La risurrezione di Cristo – ha ricordato papa Benedetto – “non è affatto un semplice ritorno alla nostra vita terrena; è invece la più grande ‘mutazione’ mai accaduta, il ‘salto’ decisivo verso una dimensione di vita profondamente nuova, l’ingresso in un ordine decisamente diverso, che riguarda anzitutto Gesù di Nazaret, ma con lui anche noi, tutta la famiglia umana, la storia e l’intero universo” (al convegno di Verona, 2006). La risurrezione è una parola che il Signore rivolge a ciascuno di noi, dicendoci: “Sono risorto e ora sono sempre con te (…). La mia mano ti sorregge. Ovunque tu possa cadere, cadrai nelle mie mani, Sono presente perfino alla porta della morte. Dove nessuno può accompagnarti e dove tu non puoi portare niente, là io ti aspetto e trasformo per te le tenebre in luce” (veglia pasquale, 2007).

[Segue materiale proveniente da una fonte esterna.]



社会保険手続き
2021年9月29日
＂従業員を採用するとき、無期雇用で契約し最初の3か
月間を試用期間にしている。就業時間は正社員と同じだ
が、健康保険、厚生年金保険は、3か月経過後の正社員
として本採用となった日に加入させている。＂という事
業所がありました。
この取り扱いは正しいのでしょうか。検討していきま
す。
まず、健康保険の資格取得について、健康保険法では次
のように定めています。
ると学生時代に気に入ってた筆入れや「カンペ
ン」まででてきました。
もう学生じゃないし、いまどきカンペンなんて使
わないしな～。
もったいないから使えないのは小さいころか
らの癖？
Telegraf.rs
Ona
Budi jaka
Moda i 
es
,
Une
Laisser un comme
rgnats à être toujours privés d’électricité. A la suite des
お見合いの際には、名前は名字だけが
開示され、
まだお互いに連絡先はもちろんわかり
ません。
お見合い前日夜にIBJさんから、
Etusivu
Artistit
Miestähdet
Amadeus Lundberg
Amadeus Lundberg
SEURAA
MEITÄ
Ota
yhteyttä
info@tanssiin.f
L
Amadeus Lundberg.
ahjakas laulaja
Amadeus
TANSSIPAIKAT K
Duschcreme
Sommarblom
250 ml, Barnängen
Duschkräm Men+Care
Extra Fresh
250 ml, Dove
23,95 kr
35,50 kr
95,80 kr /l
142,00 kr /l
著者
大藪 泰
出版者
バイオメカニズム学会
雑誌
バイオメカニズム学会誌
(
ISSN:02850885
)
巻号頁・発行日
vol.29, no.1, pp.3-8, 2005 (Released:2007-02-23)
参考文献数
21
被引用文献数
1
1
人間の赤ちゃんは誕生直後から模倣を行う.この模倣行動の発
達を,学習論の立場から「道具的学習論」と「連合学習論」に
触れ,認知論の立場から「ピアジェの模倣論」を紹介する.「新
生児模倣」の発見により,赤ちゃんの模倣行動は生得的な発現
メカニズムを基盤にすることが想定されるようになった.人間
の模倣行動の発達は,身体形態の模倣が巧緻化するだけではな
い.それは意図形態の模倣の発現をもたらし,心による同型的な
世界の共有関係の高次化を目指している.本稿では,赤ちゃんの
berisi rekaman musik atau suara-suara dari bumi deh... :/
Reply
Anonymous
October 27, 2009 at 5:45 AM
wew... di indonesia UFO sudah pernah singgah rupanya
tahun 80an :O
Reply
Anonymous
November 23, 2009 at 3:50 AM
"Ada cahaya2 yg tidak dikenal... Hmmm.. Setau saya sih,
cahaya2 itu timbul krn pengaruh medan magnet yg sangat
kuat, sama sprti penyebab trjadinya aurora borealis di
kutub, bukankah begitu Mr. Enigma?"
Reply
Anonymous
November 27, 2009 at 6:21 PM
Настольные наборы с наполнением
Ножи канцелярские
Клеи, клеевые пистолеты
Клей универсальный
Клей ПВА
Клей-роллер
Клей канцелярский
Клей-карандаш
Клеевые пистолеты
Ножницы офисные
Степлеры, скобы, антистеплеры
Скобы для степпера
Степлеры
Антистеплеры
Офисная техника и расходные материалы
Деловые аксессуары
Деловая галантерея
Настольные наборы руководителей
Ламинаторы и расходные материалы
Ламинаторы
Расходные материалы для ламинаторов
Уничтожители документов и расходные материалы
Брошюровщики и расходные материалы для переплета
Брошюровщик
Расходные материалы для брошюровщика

Con Cristo o senza Cristo cambia tutto. L’incontro con il Risorto ci fa risorgere e ci rende capaci di un futuro nuovo, pienamente umano. Che questa liturgia non rimanga rito, ma diventi vita. La Pasqua per noi è tutto. Non solo noi dalla Pasqua siamo salvati, ma tutto ci viene dalla Pasqua: lo Spirito, la Parola, i sacramenti, la Chiesa, l’amore, la vita nuova. La Pasqua è Cristo che viene a vivere in noi. Noi allora lo imploriamo: Maranà tha! Vieni, Signore Gesù! Vieni e resta con noi, perché si fa sera. Resta con noi fino all’ultima sera del nostro cammino “sullo stretto marciapiede della terra”, quando cadrà l’ultimo sole sul nostro orizzonte, e la nostra vita sfocerà con te nella casa del Padre, che “solo amore e luce ha per confine”.